* Data for review:
□ □ □ □ □

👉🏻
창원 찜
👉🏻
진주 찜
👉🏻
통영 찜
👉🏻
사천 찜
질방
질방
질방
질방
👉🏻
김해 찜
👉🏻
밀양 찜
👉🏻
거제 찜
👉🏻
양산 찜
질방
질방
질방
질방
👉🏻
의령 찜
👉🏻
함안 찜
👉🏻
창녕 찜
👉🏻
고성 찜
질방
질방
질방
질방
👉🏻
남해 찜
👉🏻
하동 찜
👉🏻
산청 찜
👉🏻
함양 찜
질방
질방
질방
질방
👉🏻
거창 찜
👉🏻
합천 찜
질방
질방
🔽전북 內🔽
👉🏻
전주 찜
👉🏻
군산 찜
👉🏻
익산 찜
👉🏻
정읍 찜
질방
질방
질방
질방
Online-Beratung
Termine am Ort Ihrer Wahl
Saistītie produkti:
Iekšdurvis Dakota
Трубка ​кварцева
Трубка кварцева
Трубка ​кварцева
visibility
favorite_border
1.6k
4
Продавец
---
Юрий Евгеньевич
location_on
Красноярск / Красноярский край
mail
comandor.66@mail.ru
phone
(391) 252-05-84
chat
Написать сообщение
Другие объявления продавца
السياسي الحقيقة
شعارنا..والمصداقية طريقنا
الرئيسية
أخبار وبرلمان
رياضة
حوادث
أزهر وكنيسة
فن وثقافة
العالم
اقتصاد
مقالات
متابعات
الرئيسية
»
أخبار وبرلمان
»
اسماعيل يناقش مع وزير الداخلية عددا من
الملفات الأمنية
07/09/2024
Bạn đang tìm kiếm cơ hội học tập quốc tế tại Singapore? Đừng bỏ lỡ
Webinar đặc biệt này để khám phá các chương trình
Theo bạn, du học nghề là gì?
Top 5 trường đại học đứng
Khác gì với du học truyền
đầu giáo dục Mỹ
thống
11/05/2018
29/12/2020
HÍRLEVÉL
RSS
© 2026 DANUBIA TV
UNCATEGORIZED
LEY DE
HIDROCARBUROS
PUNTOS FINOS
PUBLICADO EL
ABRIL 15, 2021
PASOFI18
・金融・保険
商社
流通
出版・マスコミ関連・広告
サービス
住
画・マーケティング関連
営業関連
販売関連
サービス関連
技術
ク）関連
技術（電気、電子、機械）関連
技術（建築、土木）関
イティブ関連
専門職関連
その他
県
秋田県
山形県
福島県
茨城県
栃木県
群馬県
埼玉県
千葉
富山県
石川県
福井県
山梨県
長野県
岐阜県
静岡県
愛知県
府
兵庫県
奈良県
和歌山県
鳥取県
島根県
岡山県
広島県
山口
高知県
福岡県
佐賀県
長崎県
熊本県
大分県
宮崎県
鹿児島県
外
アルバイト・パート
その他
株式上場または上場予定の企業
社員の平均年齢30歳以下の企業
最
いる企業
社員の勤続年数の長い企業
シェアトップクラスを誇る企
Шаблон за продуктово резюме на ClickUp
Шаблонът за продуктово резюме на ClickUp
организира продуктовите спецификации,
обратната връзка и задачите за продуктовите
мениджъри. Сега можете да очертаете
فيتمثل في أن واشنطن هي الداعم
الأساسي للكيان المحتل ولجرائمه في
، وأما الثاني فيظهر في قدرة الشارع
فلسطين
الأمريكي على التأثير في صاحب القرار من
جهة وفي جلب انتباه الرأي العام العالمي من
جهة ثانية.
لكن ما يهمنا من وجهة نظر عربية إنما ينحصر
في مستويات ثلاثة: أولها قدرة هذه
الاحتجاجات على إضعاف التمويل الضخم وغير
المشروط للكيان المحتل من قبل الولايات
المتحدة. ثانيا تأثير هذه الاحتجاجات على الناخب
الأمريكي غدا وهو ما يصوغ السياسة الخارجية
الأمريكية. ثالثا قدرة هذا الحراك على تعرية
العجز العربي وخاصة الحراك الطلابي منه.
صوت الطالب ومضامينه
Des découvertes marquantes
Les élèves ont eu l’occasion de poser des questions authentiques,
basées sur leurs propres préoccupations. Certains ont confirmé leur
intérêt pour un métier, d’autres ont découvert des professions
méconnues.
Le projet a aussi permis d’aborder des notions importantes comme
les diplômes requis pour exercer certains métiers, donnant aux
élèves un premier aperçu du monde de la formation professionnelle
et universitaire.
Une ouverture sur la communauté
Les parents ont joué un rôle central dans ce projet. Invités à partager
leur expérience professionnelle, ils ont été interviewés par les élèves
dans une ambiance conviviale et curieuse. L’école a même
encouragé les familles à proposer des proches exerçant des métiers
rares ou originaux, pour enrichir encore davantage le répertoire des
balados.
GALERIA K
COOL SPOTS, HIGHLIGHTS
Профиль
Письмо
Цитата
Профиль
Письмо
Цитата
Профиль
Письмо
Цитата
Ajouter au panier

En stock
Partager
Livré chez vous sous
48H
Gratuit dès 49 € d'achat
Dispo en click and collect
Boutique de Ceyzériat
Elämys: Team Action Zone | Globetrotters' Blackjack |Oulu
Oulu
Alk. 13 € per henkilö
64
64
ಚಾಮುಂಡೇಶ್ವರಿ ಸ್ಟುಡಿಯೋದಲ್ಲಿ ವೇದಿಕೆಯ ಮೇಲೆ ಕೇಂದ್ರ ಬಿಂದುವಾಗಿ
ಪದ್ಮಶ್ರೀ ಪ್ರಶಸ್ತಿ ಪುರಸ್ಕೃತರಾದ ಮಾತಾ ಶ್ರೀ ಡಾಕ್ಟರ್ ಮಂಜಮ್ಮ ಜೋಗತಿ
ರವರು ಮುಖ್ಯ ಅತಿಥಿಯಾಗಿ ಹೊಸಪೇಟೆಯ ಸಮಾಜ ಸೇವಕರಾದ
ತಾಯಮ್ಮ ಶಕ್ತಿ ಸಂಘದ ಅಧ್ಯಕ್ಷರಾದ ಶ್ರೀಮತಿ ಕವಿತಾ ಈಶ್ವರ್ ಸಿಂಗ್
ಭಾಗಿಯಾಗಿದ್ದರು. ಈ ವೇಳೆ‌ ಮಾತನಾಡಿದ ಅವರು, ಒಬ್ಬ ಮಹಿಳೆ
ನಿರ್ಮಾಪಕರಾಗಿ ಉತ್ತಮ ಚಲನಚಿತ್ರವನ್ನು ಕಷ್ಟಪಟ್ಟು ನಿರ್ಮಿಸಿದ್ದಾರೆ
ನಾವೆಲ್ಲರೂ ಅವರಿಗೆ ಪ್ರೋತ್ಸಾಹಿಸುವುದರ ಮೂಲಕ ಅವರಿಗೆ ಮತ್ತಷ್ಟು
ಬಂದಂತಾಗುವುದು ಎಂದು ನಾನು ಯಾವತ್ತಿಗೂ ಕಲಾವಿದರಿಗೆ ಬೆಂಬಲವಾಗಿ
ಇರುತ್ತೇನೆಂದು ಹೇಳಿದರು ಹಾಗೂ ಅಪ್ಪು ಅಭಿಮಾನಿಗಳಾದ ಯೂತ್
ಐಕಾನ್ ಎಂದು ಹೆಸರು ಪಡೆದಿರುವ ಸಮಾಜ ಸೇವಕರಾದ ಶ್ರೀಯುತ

□ □ □ □ □

* What this task involves: Reproduce the text of every entry above line for line, with no changes to any character, symbol, or line order.

* Response area:
👉🏻
창원 찜
👉🏻
진주 찜
👉🏻
통영 찜
👉🏻
사천 찜
질방
질방
질방
질방
👉🏻
김해 찜
👉🏻
밀양 찜
👉🏻
거제 찜
👉🏻
양산 찜
질방
질방
질방
질방
👉🏻
의령 찜
👉🏻
함안 찜
👉🏻
창녕 찜
👉🏻
고성 찜
질방
질방
질방
질방
👉🏻
남해 찜
👉🏻
하동 찜
👉🏻
산청 찜
👉🏻
함양 찜
질방
질방
질방
질방
👉🏻
거창 찜
👉🏻
합천 찜
질방
질방
🔽전북 內🔽
👉🏻
전주 찜
👉🏻
군산 찜
👉🏻
익산 찜
👉🏻
정읍 찜
질방
질방
질방
질방
Online-Beratung
Termine am Ort Ihrer Wahl
Saistītie produkti:
Iekšdurvis Dakota
Трубка ​кварцева
Трубка кварцева
Трубка ​кварцева
visibility
favorite_border
1.6k
4
Продавец
---
Юрий Евгеньевич
location_on
Красноярск / Красноярский край
mail
comandor.66@mail.ru
phone
(391) 252-05-84
chat
Написать сообщение
Другие объявления продавца
السياسي الحقيقة
شعارنا..والمصداقية طريقنا
الرئيسية
أخبار وبرلمان
رياضة
حوادث
أزهر وكنيسة
فن وثقافة
العالم
اقتصاد
مقالات
متابعات
الرئيسية
»
أخبار وبرلمان
»
اسماعيل يناقش مع وزير الداخلية عددا من
الملفات الأمنية
07/09/2024
Bạn đang tìm kiếm cơ hội học tập quốc tế tại Singapore? Đừng bỏ lỡ
Webinar đặc biệt này để khám phá các chương trình
Theo bạn, du học nghề là gì?
Top 5 trường đại học đứng
Khác gì với du học truyền
đầu giáo dục Mỹ
thống
11/05/2018
29/12/2020
HÍRLEVÉL
RSS
© 2026 DANUBIA TV
UNCATEGORIZED
LEY DE
HIDROCARBUROS
PUNTOS FINOS
PUBLICADO EL
ABRIL 15, 2021
PASOFI18
・金融・保険
商社
流通
出版・マスコミ関連・広告
サービス
住
画・マーケティング関連
営業関連
販売関連
サービス関連
技術
ク）関連
技術（電気、電子、機械）関連
技術（建築、土木）関
イティブ関連
専門職関連
その他
県
秋田県
山形県
福島県
茨城県
栃木県
群馬県
埼玉県
千葉
富山県
石川県
福井県
山梨県
長野県
岐阜県
静岡県
愛知県
府
兵庫県
奈良県
和歌山県
鳥取県
島根県
岡山県
広島県
山口
高知県
福岡県
佐賀県
長崎県
熊本県
大分県
宮崎県
鹿児島県
外
アルバイト・パート
その他
株式上場または上場予定の企業
社員の平均年齢30歳以下の企業
最
いる企業
社員の勤続年数の長い企業
シェアトップクラスを誇る企
Шаблон за продуктово резюме на ClickUp
Шаблонът за продуктово резюме на ClickUp
организира продуктовите спецификации,
обратната връзка и задачите за продуктовите
мениджъри. Сега можете да очертаете
فيتمثل في أن واشنطن هي الداعم
الأساسي للكيان المحتل ولجرائمه في
، وأما الثاني فيظهر في قدرة الشارع
فلسطين
الأمريكي على التأثير في صاحب القرار من
جهة وفي جلب انتباه الرأي العام العالمي من
جهة ثانية.
لكن ما يهمنا من وجهة نظر عربية إنما ينحصر
في مستويات ثلاثة: أولها قدرة هذه
الاحتجاجات على إضعاف التمويل الضخم وغير
المشروط للكيان المحتل من قبل الولايات
المتحدة. ثانيا تأثير هذه الاحتجاجات على الناخب
الأمريكي غدا وهو ما يصوغ السياسة الخارجية
الأمريكية. ثالثا قدرة هذا الحراك على تعرية
العجز العربي وخاصة الحراك الطلابي منه.
صوت الطالب ومضامينه
Des découvertes marquantes
Les élèves ont eu l’occasion de poser des questions authentiques,
basées sur leurs propres préoccupations. Certains ont confirmé leur
intérêt pour un métier, d’autres ont découvert des professions
méconnues.
Le projet a aussi permis d’aborder des notions importantes comme
les diplômes requis pour exercer certains métiers, donnant aux
élèves un premier aperçu du monde de la formation professionnelle
et universitaire.
Une ouverture sur la communauté
Les parents ont joué un rôle central dans ce projet. Invités à partager
leur expérience professionnelle, ils ont été interviewés par les élèves
dans une ambiance conviviale et curieuse. L’école a même
encouragé les familles à proposer des proches exerçant des métiers
rares ou originaux, pour enrichir encore davantage le répertoire des
balados.
GALERIA K
COOL SPOTS, HIGHLIGHTS
Профиль
Письмо
Цитата
Профиль
Письмо
Цитата
Профиль
Письмо
Цитата
Ajouter au panier

En stock
Partager
Livré chez vous sous
48H
Gratuit dès 49 € d'achat
Dispo en click and collect
Boutique de Ceyzériat
Elämys: Team Action Zone | Globetrotters' Blackjack |Oulu
Oulu
Alk. 13 € per henkilö
64
64
ಚಾಮುಂಡೇಶ್ವರಿ ಸ್ಟುಡಿಯೋದಲ್ಲಿ ವೇದಿಕೆಯ ಮೇಲೆ ಕೇಂದ್ರ ಬಿಂದುವಾಗಿ
ಪದ್ಮಶ್ರೀ ಪ್ರಶಸ್ತಿ ಪುರಸ್ಕೃತರಾದ ಮಾತಾ ಶ್ರೀ ಡಾಕ್ಟರ್ ಮಂಜಮ್ಮ ಜೋಗತಿ
ರವರು ಮುಖ್ಯ ಅತಿಥಿಯಾಗಿ ಹೊಸಪೇಟೆಯ ಸಮಾಜ ಸೇವಕರಾದ
ತಾಯಮ್ಮ ಶಕ್ತಿ ಸಂಘದ ಅಧ್ಯಕ್ಷರಾದ ಶ್ರೀಮತಿ ಕವಿತಾ ಈಶ್ವರ್ ಸಿಂಗ್
ಭಾಗಿಯಾಗಿದ್ದರು. ಈ ವೇಳೆ‌ ಮಾತನಾಡಿದ ಅವರು, ಒಬ್ಬ ಮಹಿಳೆ
ನಿರ್ಮಾಪಕರಾಗಿ ಉತ್ತಮ ಚಲನಚಿತ್ರವನ್ನು ಕಷ್ಟಪಟ್ಟು ನಿರ್ಮಿಸಿದ್ದಾರೆ
ನಾವೆಲ್ಲರೂ ಅವರಿಗೆ ಪ್ರೋತ್ಸಾಹಿಸುವುದರ ಮೂಲಕ ಅವರಿಗೆ ಮತ್ತಷ್ಟು
ಬಂದಂತಾಗುವುದು ಎಂದು ನಾನು ಯಾವತ್ತಿಗೂ ಕಲಾವಿದರಿಗೆ ಬೆಂಬಲವಾಗಿ
ಇರುತ್ತೇನೆಂದು ಹೇಳಿದರು ಹಾಗೂ ಅಪ್ಪು ಅಭಿಮಾನಿಗಳಾದ ಯೂತ್
ಐಕಾನ್ ಎಂದು ಹೆಸರು ಪಡೆದಿರುವ ಸಮಾಜ ಸೇವಕರಾದ ಶ್ರೀಯುತ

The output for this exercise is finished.